Herr Prof. Dr. Jonen, herzlichen Glückwunsch zu Ihrer jüngsten Publikation zu Beschaffungsportfolios. Was genau verbirgt sich hinter diesem Begriff?

Vielen Dank! In der Betriebswirtschaftslehre existieren für das strategische Management (z. B. BCG-Matrix) und das Marketing seit vielen Jahrzehnten eine Reihe von viel zitierten und intensiv verwendeten Portfolios. Diese sollen zum einen dabei helfen, die eigene strategische Position zu identifizieren und auf Basis von sogenannten Normstrategien Wege der Verbesserung dieser Position zu finden. Im Standard-Fall besteht ein Portfolio aus zwei Dimensionen, welche üblicherweise interne und externe Faktoren abbilden. Im Beschaffungsbereich setzen sich die Portfolios damit auseinander, wie die Situation und Verbesserungspotentiale in Bezug auf gesamte Beschaffungsmärkte, ausgewählte Lieferanten oder auch die Beschaffungsobjekte sind.

Was hat Sie dazu motiviert, sich mit den Portfolios im Beschaffungsbereich auseinanderzusetzen?
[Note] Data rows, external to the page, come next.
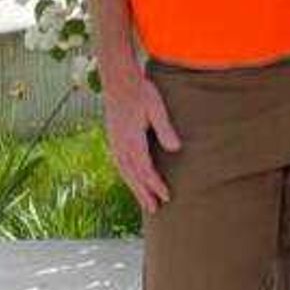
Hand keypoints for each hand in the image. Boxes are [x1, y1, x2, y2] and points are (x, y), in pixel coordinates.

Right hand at [101, 65, 181, 212]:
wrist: (119, 80)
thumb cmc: (141, 92)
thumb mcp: (157, 108)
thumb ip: (165, 129)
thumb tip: (176, 149)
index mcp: (132, 140)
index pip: (145, 169)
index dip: (156, 184)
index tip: (167, 196)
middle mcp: (121, 145)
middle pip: (133, 176)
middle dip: (144, 193)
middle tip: (155, 209)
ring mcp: (115, 143)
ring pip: (125, 172)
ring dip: (135, 188)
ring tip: (145, 203)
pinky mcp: (113, 139)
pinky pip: (120, 164)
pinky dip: (127, 177)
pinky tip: (133, 181)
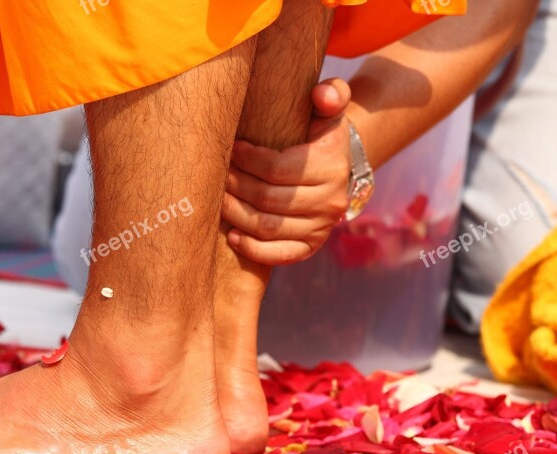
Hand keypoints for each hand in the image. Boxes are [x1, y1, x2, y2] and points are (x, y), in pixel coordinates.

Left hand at [223, 78, 352, 265]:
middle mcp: (330, 201)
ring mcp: (321, 227)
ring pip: (268, 226)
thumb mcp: (330, 108)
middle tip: (218, 174)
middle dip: (236, 185)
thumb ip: (330, 94)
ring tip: (218, 199)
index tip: (230, 149)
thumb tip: (322, 94)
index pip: (278, 168)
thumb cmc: (321, 134)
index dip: (247, 160)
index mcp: (331, 166)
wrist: (339, 167)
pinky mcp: (311, 246)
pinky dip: (254, 249)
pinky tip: (232, 236)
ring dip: (236, 214)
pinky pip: (281, 255)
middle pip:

Das Controlling als meine Heimatdisziplin hat von jeher einen sehr intensiven instrumentellen Fokus. Portfolios haben im Spektrum der Instrumente schon immer eine wichtige Position eingenommen. Aufgrund der sinkenden Fertigungstiefe, also einer verstärkten Auslagerung von Produktionsschritten, und eines damit einhergehenden höheren Anteils der Materialkosten ist die Beschaffung in den letzten Jahren immer wichtiger geworden. Folgerichtig sind für diesen Funktionsbereich eine Reihe von Portfolios entwickelt worden. Mittlerweile ist die Anzahl so hoch, dass man Schwierigkeiten hat, in dem Dickicht das passende Portfolio bzw. die passenden Portfolios zu finden. Es gibt allgemeine Portfolios mit differierenden eingehenden Faktoren und eine Reihe von Spezialportfolios, beispielsweise für die Gebiete Digitalisierung oder Nachhaltigkeit. Diese Konfusion mit Blick auf die Auswahl von Beschaffungsportfolios gilt sowohl aus Perspektive der Praxis, als auch für die Selektion relevanter Portfolios in der Lehre.

Welchen Nutzen kann die Praxis aus der Analyse der Beschaffungsportfolios ziehen?

Der Nutzen von Beschaffungsportfolios ist dreigeteilt. Zunächst können über das in der Publikation vorgestellte Referenzmodell eine Auswahl bzw. Eingrenzung der relevanten Beschaffungsportfolios für die konkrete Situation und die daraus abgeleiteten Ansprüche erfolgen. Beispielsweise erhält ein Unternehmen bei den Auswahlkriterien Zielsetzung: "generell", Beurteilungsziel: "Lieferanten", Datenlage: "umfangreich" sowie Maßnahmendefinition: "ausdifferenziert" eine Eingrenzung der relevanten Portfolios auf das Lieferanten-Abnehmer-Marktmacht-Portfolio und mit Einschränkungen das Beschaffungsquellenportfolio. In einem weiteren Schritt bietet das Buch erstmalig in Form eines Kompendiums einen strukturierten Überblick über alle wesentlichen Beschaffungsportfolios. Abschließend helfen die Hinweise zur Überwindung der Kritik an den Portfolios, wesentliche Fehler in der Anwendung zu vermeiden bzw. zu reduzieren.

In wieweit gehen die Erkenntnisse in die Lehre ein?

Die Ergebnisse des Buches geben eine wesentliche Grundlage, um einen Überblick über die Beschaffungsportfolios an die Studierenden zu vermitteln. Erstmalig kann auf Basis des Referenzmodells aufgezeigt werden, welche Ausgestaltungsoptionen grundsätzlich existieren und wie häufig deren Anwendung vor dem Kontext der wesentlichen Beschaffungsportfolios ist. Dies ermöglicht eine systematische Auswahl der in die Vorlesung eingehenden Portfolios. Darüber hinaus kann differenziert nach der Kritik an den allgemeinen und den beschaffungsspezifischen Portfolios aufgezeigt werden, welche Maßnahmen notwendig sind, um die Portfolios sachgerecht anwenden zu können.

Vielen Dank und alles Gute, Herr Prof. Dr. Jonen!